| Directions for this task |
Only the lines from the one containing "Location cabinet médical/paramédical" through the one containing "marca, por lo que tus prospectos tendrán" should be printed, exactly as they appear below, with both ends included.

Dataset entries:
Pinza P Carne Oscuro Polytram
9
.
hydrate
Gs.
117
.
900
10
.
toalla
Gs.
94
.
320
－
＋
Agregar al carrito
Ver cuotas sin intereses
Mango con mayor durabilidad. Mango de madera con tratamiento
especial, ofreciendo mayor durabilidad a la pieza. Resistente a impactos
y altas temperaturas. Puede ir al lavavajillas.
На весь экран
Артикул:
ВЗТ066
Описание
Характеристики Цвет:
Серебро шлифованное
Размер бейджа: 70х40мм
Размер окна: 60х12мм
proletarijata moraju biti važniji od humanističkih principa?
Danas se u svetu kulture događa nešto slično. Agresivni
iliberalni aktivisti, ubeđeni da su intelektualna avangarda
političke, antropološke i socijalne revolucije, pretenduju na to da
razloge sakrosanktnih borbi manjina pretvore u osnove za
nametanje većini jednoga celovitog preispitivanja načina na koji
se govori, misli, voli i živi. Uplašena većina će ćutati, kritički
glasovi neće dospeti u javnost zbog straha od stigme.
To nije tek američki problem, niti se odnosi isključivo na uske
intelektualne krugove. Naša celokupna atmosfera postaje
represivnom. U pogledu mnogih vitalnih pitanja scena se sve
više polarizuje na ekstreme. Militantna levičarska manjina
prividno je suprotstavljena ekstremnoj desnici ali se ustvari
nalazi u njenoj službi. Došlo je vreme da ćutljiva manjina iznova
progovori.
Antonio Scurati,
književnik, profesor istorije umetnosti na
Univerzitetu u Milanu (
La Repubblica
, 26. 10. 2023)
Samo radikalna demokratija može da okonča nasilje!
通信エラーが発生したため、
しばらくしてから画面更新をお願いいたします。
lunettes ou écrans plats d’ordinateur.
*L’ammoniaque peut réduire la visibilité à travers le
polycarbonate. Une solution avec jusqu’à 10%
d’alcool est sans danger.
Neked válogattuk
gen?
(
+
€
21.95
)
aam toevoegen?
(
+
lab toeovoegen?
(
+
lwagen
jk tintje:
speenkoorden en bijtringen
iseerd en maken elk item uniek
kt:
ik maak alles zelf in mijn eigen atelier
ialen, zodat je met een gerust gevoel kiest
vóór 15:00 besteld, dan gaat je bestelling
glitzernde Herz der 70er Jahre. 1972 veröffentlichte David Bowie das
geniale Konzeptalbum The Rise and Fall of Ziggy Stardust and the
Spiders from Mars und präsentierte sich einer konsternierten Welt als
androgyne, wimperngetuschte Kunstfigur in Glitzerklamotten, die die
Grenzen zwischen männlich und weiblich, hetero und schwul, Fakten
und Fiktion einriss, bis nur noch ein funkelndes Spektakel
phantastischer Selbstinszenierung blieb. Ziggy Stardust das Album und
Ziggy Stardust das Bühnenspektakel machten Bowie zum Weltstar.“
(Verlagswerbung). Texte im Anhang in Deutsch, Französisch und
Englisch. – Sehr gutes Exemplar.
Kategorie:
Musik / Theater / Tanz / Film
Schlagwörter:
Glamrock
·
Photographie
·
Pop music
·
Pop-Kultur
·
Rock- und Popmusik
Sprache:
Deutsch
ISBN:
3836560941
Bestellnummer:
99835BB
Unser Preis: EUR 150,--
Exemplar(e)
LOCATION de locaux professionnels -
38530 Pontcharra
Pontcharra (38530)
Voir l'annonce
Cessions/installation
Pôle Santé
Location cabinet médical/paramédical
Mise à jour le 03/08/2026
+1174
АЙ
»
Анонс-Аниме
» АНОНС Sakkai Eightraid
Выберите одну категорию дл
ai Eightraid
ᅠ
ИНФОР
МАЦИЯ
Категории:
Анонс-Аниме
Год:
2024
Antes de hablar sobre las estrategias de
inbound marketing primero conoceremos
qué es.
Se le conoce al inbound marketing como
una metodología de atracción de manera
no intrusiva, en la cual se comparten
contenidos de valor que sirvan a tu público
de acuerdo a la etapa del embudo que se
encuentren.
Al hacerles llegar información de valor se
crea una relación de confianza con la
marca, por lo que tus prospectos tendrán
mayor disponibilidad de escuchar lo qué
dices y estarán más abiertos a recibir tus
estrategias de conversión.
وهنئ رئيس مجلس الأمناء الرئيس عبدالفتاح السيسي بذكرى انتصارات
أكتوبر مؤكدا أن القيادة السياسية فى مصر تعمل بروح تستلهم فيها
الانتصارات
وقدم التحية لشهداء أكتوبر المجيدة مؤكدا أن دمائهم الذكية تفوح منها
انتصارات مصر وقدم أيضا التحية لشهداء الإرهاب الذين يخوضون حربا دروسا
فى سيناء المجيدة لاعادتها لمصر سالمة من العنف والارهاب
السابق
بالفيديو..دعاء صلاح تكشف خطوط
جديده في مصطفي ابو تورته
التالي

| Exercise response |
Location cabinet médical/paramédical
Mise à jour le 03/08/2026
+1174
АЙ
»
Анонс-Аниме
» АНОНС Sakkai Eightraid
Выберите одну категорию дл
ai Eightraid
ᅠ
ИНФОР
МАЦИЯ
Категории:
Анонс-Аниме
Год:
2024
Antes de hablar sobre las estrategias de
inbound marketing primero conoceremos
qué es.
Se le conoce al inbound marketing como
una metodología de atracción de manera
no intrusiva, en la cual se comparten
contenidos de valor que sirvan a tu público
de acuerdo a la etapa del embudo que se
encuentren.
Al hacerles llegar información de valor se
crea una relación de confianza con la
marca, por lo que tus prospectos tendrán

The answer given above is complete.